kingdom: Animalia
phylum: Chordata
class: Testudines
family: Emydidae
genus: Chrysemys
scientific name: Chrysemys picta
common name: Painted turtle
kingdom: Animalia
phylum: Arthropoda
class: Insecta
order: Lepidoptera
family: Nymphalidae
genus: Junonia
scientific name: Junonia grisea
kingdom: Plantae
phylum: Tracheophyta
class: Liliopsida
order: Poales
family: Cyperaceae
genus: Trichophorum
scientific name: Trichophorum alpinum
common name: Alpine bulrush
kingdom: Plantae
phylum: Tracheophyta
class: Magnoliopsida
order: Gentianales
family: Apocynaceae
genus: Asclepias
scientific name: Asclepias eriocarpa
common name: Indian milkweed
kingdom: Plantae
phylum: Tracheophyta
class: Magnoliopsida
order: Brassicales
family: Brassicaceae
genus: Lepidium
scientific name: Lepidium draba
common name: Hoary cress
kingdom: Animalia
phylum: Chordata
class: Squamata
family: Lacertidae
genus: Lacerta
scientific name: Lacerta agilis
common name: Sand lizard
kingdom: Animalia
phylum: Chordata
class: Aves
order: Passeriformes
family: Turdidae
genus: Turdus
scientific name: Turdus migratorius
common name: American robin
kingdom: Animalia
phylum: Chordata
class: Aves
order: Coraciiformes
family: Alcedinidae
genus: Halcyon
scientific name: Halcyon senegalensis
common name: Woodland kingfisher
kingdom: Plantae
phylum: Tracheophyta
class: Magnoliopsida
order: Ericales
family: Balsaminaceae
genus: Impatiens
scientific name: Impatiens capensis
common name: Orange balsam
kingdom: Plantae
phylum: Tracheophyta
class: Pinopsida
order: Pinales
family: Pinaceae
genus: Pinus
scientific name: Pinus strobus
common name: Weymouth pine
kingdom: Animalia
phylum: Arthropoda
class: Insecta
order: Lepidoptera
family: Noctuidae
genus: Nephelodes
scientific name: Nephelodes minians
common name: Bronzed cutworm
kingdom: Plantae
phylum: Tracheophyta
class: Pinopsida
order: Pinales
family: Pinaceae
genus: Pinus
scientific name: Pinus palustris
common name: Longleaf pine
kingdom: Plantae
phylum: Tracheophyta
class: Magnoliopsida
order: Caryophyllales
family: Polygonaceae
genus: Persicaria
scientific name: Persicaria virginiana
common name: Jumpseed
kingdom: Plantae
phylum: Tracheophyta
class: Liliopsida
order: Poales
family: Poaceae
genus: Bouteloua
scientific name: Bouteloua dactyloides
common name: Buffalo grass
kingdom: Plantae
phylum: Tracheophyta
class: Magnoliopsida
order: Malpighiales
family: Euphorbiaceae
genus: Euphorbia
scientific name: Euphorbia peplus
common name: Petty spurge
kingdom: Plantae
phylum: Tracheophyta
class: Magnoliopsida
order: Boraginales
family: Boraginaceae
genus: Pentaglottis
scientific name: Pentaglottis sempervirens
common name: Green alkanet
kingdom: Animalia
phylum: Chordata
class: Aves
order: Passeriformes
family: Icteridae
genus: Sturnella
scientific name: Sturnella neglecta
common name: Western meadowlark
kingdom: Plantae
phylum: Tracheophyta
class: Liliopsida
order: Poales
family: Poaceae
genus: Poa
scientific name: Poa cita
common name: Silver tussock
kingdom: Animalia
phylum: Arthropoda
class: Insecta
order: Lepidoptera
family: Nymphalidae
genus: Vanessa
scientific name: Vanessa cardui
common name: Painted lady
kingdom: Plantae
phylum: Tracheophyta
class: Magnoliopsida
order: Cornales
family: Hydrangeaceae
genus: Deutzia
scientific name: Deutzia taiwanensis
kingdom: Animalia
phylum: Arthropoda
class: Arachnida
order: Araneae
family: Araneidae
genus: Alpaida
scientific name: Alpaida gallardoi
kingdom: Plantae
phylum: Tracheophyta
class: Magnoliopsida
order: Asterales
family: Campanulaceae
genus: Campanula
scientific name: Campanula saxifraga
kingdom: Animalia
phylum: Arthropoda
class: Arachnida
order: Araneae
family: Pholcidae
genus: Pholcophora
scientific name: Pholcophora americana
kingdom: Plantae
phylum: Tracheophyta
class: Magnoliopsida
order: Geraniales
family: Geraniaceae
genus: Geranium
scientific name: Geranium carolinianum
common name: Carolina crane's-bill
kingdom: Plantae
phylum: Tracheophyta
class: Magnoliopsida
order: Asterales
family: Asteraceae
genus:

________________

Render every line of the material above as a numbered list, omitting any blank lines.

### FULL OUTPUT:
1. kingdom: Animalia
2. phylum: Chordata
3. class: Testudines
4. family: Emydidae
5. genus: Chrysemys
6. scientific name: Chrysemys picta
7. common name: Painted turtle
8. kingdom: Animalia
9. phylum: Arthropoda
10. class: Insecta
11. order: Lepidoptera
12. family: Nymphalidae
13. genus: Junonia
14. scientific name: Junonia grisea
15. kingdom: Plantae
16. phylum: Tracheophyta
17. class: Liliopsida
18. order: Poales
19. family: Cyperaceae
20. genus: Trichophorum
21. scientific name: Trichophorum alpinum
22. common name: Alpine bulrush
23. kingdom: Plantae
24. phylum: Tracheophyta
25. class: Magnoliopsida
26. order: Gentianales
27. family: Apocynaceae
28. genus: Asclepias
29. scientific name: Asclepias eriocarpa
30. common name: Indian milkweed
31. kingdom: Plantae
32. phylum: Tracheophyta
33. class: Magnoliopsida
34. order: Brassicales
35. family: Brassicaceae
36. genus: Lepidium
37. scientific name: Lepidium draba
38. common name: Hoary cress
39. kingdom: Animalia
40. phylum: Chordata
41. class: Squamata
42. family: Lacertidae
43. genus: Lacerta
44. scientific name: Lacerta agilis
45. common name: Sand lizard
46. kingdom: Animalia
47. phylum: Chordata
48. class: Aves
49. order: Passeriformes
50. family: Turdidae
51. genus: Turdus
52. scientific name: Turdus migratorius
53. common name: American robin
54. kingdom: Animalia
55. phylum: Chordata
56. class: Aves
57. order: Coraciiformes
58. family: Alcedinidae
59. genus: Halcyon
60. scientific name: Halcyon senegalensis
61. common name: Woodland kingfisher
62. kingdom: Plantae
63. phylum: Tracheophyta
64. class: Magnoliopsida
65. order: Ericales
66. family: Balsaminaceae
67. genus: Impatiens
68. scientific name: Impatiens capensis
69. common name: Orange balsam
70. kingdom: Plantae
71. phylum: Tracheophyta
72. class: Pinopsida
73. order: Pinales
74. family: Pinaceae
75. genus: Pinus
76. scientific name: Pinus strobus
77. common name: Weymouth pine
78. kingdom: Animalia
79. phylum: Arthropoda
80. class: Insecta
81. order: Lepidoptera
82. family: Noctuidae
83. genus: Nephelodes
84. scientific name: Nephelodes minians
85. common name: Bronzed cutworm
86. kingdom: Plantae
87. phylum: Tracheophyta
88. class: Pinopsida
89. order: Pinales
90. family: Pinaceae
91. genus: Pinus
92. scientific name: Pinus palustris
93. common name: Longleaf pine
94. kingdom: Plantae
95. phylum: Tracheophyta
96. class: Magnoliopsida
97. order: Caryophyllales
98. family: Polygonaceae
99. genus: Persicaria
100. scientific name: Persicaria virginiana
101. common name: Jumpseed
102. kingdom: Plantae
103. phylum: Tracheophyta
104. class: Liliopsida
105. order: Poales
106. family: Poaceae
107. genus: Bouteloua
108. scientific name: Bouteloua dactyloides
109. common name: Buffalo grass
110. kingdom: Plantae
111. phylum: Tracheophyta
112. class: Magnoliopsida
113. order: Malpighiales
114. family: Euphorbiaceae
115. genus: Euphorbia
116. scientific name: Euphorbia peplus
117. common name: Petty spurge
118. kingdom: Plantae
119. phylum: Tracheophyta
120. class: Magnoliopsida
121. order: Boraginales
122. family: Boraginaceae
123. genus: Pentaglottis
124. scientific name: Pentaglottis sempervirens
125. common name: Green alkanet
126. kingdom: Animalia
127. phylum: Chordata
128. class: Aves
129. order: Passeriformes
130. family: Icteridae
131. genus: Sturnella
132. scientific name: Sturnella neglecta
133. common name: Western meadowlark
134. kingdom: Plantae
135. phylum: Tracheophyta
136. class: Liliopsida
137. order: Poales
138. family: Poaceae
139. genus: Poa
140. scientific name: Poa cita
141. common name: Silver tussock
142. kingdom: Animalia
143. phylum: Arthropoda
144. class: Insecta
145. order: Lepidoptera
146. family: Nymphalidae
147. genus: Vanessa
148. scientific name: Vanessa cardui
149. common name: Painted lady
150. kingdom: Plantae
151. phylum: Tracheophyta
152. class: Magnoliopsida
153. order: Cornales
154. family: Hydrangeaceae
155. genus: Deutzia
156. scientific name: Deutzia taiwanensis
157. kingdom: Animalia
158. phylum: Arthropoda
159. class: Arachnida
160. order: Araneae
161. family: Araneidae
162. genus: Alpaida
163. scientific name: Alpaida gallardoi
164. kingdom: Plantae
165. phylum: Tracheophyta
166. class: Magnoliopsida
167. order: Asterales
168. family: Campanulaceae
169. genus: Campanula
170. scientific name: Campanula saxifraga
171. kingdom: Animalia
172. phylum: Arthropoda
173. class: Arachnida
174. order: Araneae
175. family: Pholcidae
176. genus: Pholcophora
177. scientific name: Pholcophora americana
178. kingdom: Plantae
179. phylum: Tracheophyta
180. class: Magnoliopsida
181. order: Geraniales
182. family: Geraniaceae
183. genus: Geranium
184. scientific name: Geranium carolinianum
185. common name: Carolina crane's-bill
186. kingdom: Plantae
187. phylum: Tracheophyta
188. class: Magnoliopsida
189. order: Asterales
190. family: Asteraceae
191. genus:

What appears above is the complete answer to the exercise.